No domingo (24), a Fundação Iberê Camargo promoverá uma sessão especial do longa-metragem mudo Um Homem com uma Câmera, de Dziga Vertov. Mudo, o clássico do cinema russo (clique aqui para ler artigo sobre o filme) será exibido às 16h, com entrada gratuita e trilha sonora composta especialmente para a ocasião e executada ao vivo por Vagner Cunha – com participação de Ernesto Fagundes –, com quem conversamos sobre seu processo de criação.
Como vai ser sua interpretação sonora desse filme que é um dos clássicos do cinema?
É uma trilha inédita, composta especialmente para a sessão. Como é um trabalho muito complexo para ser executado por uma pessoa só, tem uma camada inteira de som que é pré-gravada com instrumentos orquestrais e percussões africanas e asiáticas, e outra executada ao vivo por mim e pelo Ernesto Fagundes, no violino e no bombo.
Como foi o processo de criação da trilha? Quantas vezes você assistiu ao filme para "entrar no clima"?
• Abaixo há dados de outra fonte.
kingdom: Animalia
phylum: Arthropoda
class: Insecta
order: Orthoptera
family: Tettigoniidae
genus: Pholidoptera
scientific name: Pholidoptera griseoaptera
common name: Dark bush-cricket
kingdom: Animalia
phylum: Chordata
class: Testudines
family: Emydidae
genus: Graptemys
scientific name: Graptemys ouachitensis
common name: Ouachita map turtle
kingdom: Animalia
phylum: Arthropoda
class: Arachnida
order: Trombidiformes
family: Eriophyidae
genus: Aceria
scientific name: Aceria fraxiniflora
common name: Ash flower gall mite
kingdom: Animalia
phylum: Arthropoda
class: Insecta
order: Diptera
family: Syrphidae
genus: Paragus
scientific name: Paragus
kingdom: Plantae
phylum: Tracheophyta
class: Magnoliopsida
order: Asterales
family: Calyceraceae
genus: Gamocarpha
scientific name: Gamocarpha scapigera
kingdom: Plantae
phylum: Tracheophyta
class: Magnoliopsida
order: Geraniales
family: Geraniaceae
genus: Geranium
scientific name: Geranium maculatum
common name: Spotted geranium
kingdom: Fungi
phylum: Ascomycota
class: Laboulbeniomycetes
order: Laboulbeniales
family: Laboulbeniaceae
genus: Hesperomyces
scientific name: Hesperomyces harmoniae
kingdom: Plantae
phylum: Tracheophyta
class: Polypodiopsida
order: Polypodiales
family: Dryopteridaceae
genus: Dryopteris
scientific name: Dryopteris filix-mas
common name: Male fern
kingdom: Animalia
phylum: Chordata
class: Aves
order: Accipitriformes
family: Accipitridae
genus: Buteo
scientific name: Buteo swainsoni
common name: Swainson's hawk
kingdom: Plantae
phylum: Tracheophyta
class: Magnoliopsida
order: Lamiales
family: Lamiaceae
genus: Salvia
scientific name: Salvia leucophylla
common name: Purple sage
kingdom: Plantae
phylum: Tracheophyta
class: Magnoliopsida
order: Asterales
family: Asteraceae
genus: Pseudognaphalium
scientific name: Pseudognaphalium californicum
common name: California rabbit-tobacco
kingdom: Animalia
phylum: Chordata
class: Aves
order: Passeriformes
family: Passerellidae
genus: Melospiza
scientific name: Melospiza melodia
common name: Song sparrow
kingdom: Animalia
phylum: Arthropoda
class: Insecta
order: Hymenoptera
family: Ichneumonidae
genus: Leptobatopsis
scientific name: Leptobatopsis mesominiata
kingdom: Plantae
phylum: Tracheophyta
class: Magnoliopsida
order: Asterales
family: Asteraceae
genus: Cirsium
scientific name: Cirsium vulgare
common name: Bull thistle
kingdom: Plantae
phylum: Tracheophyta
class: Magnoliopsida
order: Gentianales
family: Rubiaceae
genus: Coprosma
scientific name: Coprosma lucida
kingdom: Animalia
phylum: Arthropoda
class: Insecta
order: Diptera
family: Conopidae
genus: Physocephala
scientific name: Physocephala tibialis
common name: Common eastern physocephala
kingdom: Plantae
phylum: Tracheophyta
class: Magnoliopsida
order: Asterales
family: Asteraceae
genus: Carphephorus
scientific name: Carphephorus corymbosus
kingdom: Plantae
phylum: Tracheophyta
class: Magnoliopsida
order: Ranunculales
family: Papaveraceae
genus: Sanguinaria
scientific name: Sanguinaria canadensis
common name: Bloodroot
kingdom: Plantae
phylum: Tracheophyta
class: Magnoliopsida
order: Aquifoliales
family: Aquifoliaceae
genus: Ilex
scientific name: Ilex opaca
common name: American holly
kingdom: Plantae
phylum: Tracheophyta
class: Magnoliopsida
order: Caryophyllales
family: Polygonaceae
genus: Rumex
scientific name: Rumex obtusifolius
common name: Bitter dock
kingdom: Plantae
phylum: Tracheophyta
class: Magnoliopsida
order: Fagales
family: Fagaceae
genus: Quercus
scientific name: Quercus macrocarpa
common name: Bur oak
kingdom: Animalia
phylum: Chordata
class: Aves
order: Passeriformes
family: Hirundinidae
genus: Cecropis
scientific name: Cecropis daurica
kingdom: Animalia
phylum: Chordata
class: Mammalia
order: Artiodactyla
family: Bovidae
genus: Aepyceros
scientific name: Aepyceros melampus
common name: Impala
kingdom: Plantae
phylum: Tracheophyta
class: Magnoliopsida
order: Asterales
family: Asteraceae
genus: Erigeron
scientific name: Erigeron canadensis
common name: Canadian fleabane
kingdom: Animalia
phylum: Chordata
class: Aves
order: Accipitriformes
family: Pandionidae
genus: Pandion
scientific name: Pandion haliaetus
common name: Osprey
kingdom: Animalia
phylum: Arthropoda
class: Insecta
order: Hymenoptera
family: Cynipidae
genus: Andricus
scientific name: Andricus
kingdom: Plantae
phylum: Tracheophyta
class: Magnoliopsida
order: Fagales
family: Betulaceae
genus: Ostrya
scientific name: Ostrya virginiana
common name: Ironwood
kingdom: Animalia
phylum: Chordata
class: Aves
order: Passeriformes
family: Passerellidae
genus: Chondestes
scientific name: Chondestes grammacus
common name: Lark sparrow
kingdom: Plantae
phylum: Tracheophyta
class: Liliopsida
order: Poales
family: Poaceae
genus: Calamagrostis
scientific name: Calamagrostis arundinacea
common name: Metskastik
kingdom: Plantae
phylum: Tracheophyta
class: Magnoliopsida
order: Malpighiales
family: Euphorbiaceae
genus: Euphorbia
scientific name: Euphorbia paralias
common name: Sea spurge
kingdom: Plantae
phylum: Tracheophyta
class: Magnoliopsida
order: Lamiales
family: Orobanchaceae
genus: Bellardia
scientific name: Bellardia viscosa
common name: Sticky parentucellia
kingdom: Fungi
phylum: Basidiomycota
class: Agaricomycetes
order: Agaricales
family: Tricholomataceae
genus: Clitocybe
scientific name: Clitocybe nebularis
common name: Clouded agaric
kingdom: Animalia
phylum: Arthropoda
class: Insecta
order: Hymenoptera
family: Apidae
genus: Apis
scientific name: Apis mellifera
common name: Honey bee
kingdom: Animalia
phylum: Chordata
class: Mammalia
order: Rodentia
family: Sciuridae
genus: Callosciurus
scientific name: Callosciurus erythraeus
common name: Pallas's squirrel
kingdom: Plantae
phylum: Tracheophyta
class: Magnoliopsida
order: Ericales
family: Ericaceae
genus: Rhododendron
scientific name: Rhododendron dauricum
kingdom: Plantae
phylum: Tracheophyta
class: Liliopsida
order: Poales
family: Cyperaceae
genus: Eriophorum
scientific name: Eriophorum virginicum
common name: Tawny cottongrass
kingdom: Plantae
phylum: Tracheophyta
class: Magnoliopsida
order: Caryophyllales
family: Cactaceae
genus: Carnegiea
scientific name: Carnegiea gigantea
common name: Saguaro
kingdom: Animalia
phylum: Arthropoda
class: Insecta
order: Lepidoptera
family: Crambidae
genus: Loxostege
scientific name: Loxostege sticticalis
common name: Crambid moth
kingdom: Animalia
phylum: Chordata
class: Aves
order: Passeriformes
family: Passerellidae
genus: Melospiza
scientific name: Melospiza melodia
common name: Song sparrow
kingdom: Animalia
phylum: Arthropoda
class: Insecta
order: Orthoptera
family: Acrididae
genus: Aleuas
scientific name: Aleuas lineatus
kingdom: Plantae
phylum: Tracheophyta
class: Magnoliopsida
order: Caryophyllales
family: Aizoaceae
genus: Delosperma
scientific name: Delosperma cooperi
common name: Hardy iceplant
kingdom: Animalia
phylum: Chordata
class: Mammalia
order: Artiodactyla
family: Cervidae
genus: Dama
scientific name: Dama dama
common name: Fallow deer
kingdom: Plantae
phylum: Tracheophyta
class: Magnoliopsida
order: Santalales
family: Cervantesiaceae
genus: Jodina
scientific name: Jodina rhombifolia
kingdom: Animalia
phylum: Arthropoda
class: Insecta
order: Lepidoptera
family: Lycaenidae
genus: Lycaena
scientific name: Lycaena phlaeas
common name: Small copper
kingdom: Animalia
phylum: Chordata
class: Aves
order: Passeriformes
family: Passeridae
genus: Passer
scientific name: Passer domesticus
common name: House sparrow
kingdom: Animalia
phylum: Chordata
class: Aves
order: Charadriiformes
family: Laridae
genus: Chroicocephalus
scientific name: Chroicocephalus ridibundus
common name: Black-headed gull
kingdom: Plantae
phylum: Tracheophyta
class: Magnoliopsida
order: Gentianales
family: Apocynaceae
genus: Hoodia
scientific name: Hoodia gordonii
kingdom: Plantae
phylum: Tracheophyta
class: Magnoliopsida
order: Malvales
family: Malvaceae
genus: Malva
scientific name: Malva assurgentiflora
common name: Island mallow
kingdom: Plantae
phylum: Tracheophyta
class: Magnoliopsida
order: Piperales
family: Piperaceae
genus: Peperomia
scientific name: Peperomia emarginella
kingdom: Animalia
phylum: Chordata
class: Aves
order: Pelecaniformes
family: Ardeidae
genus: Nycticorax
Eu conhecia o filme, mas nunca tinha visto. Assisti algumas vezes durante duas semanas, totalmente no silêncio e depois eu abri uma sessão com uma partitura e preenchi alguns pontos-chave do filme. Porque, na verdade, quando tu faz uma música, tu dá um ritmo diferente pro filme. Eu tentei seguir ao máximo o ritmo que o Vertov indica no filme.
Você ouviu muitas outras versões de trilha para o filme antes de fazer a sua?
Não, eu ouvi tentando achar alguma que fosse mais próxima ao que ele tivesse concebido, mas não encontrei.
Esse filme já ganhou diferentes trilhas sonoras ao longos dos séculos 20 e 21. Tem alguma que mereça destaque?
Nenhuma. As que eu ouvi eram muito desconectadas da maneira como eu vejo o filme. É realmente difícil que eu ache alguma que feche, porque eu construí minha versão, minha ideia, no silêncio, antes de conhecer o filme com música.
Como você pensou esse conceito? Que tipo de dinâmica é preciso criar para que a trilha fique em harmonia com um filme mudo que tem no revolucionário impacto visual seu grande reconhecimento histórico?
Eu tentei estabelecer uma relação do homem com a máquina naquela época, que é relativamente parecida com a relação que temos hoje. Mesmo depois de 90 anos, aquele filme parece muito atual, fala muito de hoje em dia. E eu tentei extrair a poética dessa relação do homem com a máquina e do homem com o homem.
Você acha que é a imagem que dita o ritmo da trilha ou a trilha pode tomar um caminho separado e dar outra significação ao filme?
A imagem é muito forte e a trilha não pode estar acima da imagem. Eu tento ser coadjuvante na história. Não posso ser protagonista de um filme que é tão forte. Eu preciso estar a serviço da imagem.
Como você conjuga os momentos de discrição e os de mais ressonância, por exemplo? Como se constrói essa narrativa sonora?
Eu sou muito intuitivo. Vendo o filme, eu entendi o ritmo que eu queria, porque o problema de se construir uma trilha sonora não é melódico nem harmônico, é rítmico. É um filme de uma hora e 10 minutos em que eu preciso segurar a atenção das pessoas. Então eu não posso ser monótono, mas também não posso gastar toda a minha munição nos 10 primeiros minutos. Então eu tenho que ser muito econômico. A economia talvez seja a resposta para a sua pergunta.
Você já tinha feito trabalhos parecidos antes?
Já fiz muito trabalho com cinema, mas é a primeira vez que crio uma trilha para um filme já consagrado. Eu tô encantado, pra mim foi uma oportunidade incrível. Mas claro que é complicado, é uma responsabilidade.